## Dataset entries
= = = =

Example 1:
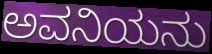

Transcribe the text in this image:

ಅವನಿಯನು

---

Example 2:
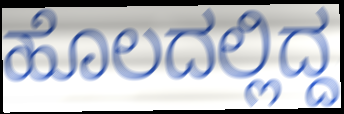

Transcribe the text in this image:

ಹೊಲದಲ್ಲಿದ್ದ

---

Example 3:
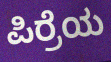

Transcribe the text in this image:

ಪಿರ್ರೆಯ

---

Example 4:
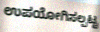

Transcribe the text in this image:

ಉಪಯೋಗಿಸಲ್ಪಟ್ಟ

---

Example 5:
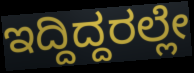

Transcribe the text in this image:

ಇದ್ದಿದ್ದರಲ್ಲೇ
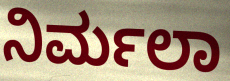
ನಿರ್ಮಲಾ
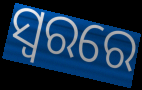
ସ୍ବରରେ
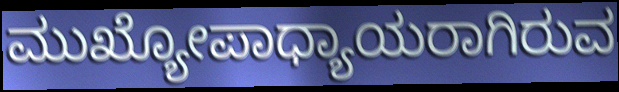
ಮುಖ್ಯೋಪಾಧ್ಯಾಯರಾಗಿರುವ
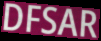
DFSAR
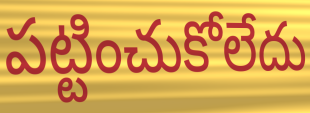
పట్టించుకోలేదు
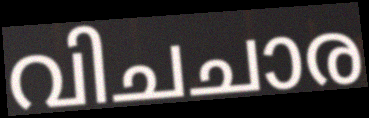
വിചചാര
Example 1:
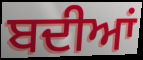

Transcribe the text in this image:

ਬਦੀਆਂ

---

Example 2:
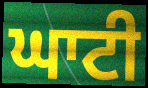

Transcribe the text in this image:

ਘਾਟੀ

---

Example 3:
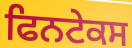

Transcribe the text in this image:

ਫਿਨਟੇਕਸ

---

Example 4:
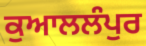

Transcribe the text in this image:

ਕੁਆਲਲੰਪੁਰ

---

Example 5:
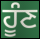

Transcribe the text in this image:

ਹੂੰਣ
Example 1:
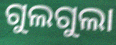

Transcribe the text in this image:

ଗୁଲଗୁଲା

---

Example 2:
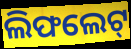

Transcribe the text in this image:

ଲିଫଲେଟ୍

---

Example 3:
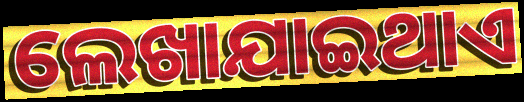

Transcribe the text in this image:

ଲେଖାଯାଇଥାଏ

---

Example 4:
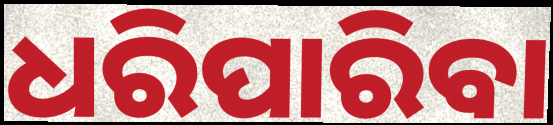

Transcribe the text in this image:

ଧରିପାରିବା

= = = =

## What is needed
Please output the stretch of data from its start through the line containing "ಉಪಯೋಗಿಸಲ್ಪಟ್ಟ" as a numbered list, skipping blank lines and leaving out the pictures.

## The response
1. Example 1:
2. Transcribe the text in this image:
3. ಅವನಿಯನು
4. ---
5. Example 2:
6. Transcribe the text in this image:
7. ಹೊಲದಲ್ಲಿದ್ದ
8. ---
9. Example 3:
10. Transcribe the text in this image:
11. ಪಿರ್ರೆಯ
12. ---
13. Example 4:
14. Transcribe the text in this image:
15. ಉಪಯೋಗಿಸಲ್ಪಟ್ಟ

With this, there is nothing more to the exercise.